The antiviral drug pleconaril has activity against many enteroviruses (including RV). Licensing could presumably be expedited because large clinical trials were performed in the 1990s for children and adults with aseptic meningitis and for the common cold. However, pleconaril has been reported to not have activity against EV-D68 (16).

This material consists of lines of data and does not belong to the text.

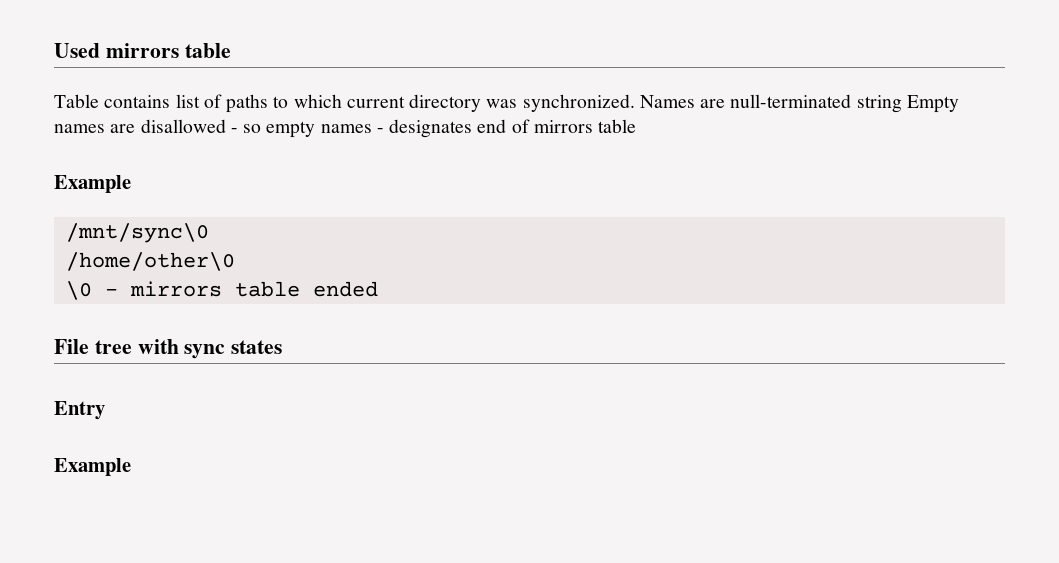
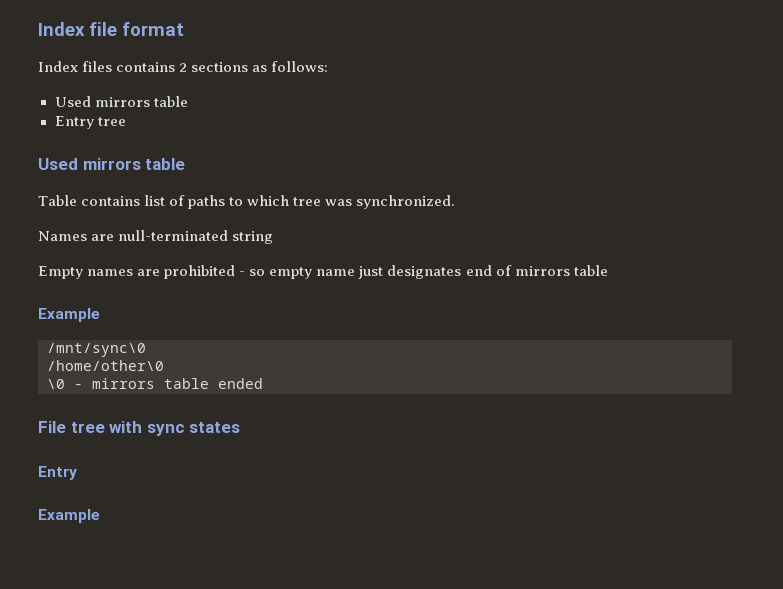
(54, 50) none -> [38,22,184,36] [38,61,329,72] [54,96,188,107] [54,116,126,129] Index file format // Index files contains 2 sections as follows: // Used mirrors table // Entry tree //
[346,94,482,112] current directory -> [293,197,322,206] tree
(635, 103) none -> (456, 202) //
(902, 104) none -> (274, 237) //
[140,119,226,133] disallowed -> [164,265,236,279] prohibited
[320,124,384,133] names - -> [316,266,384,279] name just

Other enterovirus serotypes have shown the propensity to cause severe disease. Since the late 1990s, EV-A71 has become an ongoing cause of outbreaks of hand, foot and mouth disease with severe cardiopulmonary and neurological manifestations in children in the Asia-Pacific region (17). This had led to the development of a vaccine that appears to have favorable immunogenicity and safety in phase II trials (18). Infections with EV-A71 occur in Canada but have not been linked to serious disease (19). A pessimistic prognostication would be that EV-D68 may become an ongoing threat in Canada the way the EV-A71 has in Asia. If the EV-D68 association with AFP proves to be causal, there could be an urgent need to develop a vaccine. It would be ironic and devastating if polio eradication is finally achieved, yet a new polio-like virus moves in to take its place.

It appears that EV-D68 is fading away, as enteroviruses are expected to do when the snow begins to fly. However, given the link with severe respiratory disease, AFP, and death, this will remain a virus of interest. Just as technology has helped to rapidly prove that an outbreak of EV-D68 is occurring, we can hope that the same technology will help us to eventually combat the virus should a link between EV-D68 and major morbidity be established.